Das Fahren, zumindest auf der Playstation, mit den Fahrzeugen ist wieder nicht so gut, wie beispielsweise bei GTA. Dafür gibt es eine Fahrhilfe, damit man sich auf das Schießen konzentrieren kann. Aber man kann die Distanzen auch anders bewältigen und kann nebenher jagen. Kleine Missions, wie den Freunden vom Goldenen Pfad (so heißt die Rebellengruppe) helfen, erhöhen ebenfalls das Kharma und machen Reisen durch den Dschungel abwechslungsreicher. Auch Konvois des Gegners kann man für Punkte zerstören. Zudem gibt es pro Außenposten weitere Missions, dazu zählt auch ein Rennen oder Sniper-Action.

Ob man im Feindgebiet (also noch nicht befreite Zone) ist oder nicht, kann man entweder auf der Karte erkennen – entweder weiß (unentdeckt) oder rötlich gefärbt (vom Feind kontrolliert) – oder am Autoradio. Entweder kommt Marschmusik oder staatliche Propaganda oder ein Sender mit freies Kyrat, der labert die ganze Zeit und dem wird man auch begegnen.

Die Missions sind ganz schön gestaltet, obwohl die Grafik auf der Playstation 3 nicht so überwältigend ist. Natürlich gibt es auch wieder einen Entscheidungsmodus, dabei muss man eine der beiden Fraktionen der Rebellen bestärken. Also entweder im Stil der weiblichen Anführerin oder im Stil des männlichen Gegenparts. So wird es wohl auch wieder auf alternative Enden hinauslaufen.

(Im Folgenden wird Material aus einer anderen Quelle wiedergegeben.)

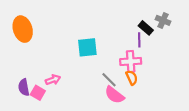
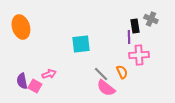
black rectangle: (146, 28) -> (135, 26), turned 40
pink cross: (131, 61) -> (139, 55), moved

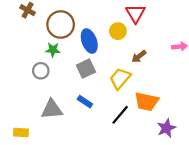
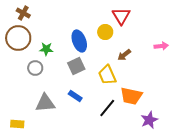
brown circle: (61, 24) -> (18, 38), moved
yellow trapezoid: (120, 78) -> (107, 75), turned -65

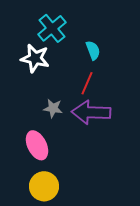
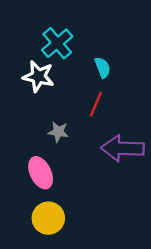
purple arrow: (91, 112) -> (123, 148), moved

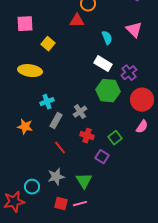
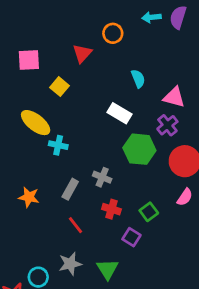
red triangle: (77, 21) -> (82, 53), moved, turned -49
pink triangle: (134, 30) -> (174, 97), moved, turned -30
white rectangle: (103, 64) -> (119, 113), moved
yellow ellipse: (30, 71) -> (36, 123), turned 30
cyan cross: (47, 102) -> (58, 145), moved, turned 32
gray cross: (80, 112) -> (102, 177), turned -32

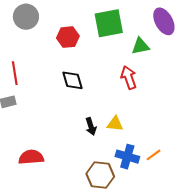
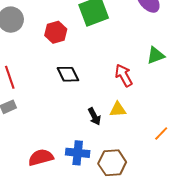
green triangle: (140, 46) -> (156, 55), moved
red arrow: (129, 77) -> (124, 75), moved
blue cross: (127, 157) -> (78, 153), moved

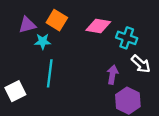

Neu sind jedoch auch die Jäger, das sind Einheiten, die man nicht markieren kann und die mit Pfeil und Bogen gut umgehen können. Die Jäger haben zudem ein Raubtier dabei, das Dich attaktiert. Diese Fressen auch die Fallen aus Fleisch. Diese Fleisch-„Granaten“ kann man beispielsweise in einen Außenposten werfen und ein Raubtier kommt herbei und greift die Gegner an – Ablenkung oder gar Eliminierung der Gegner ist damit möglich.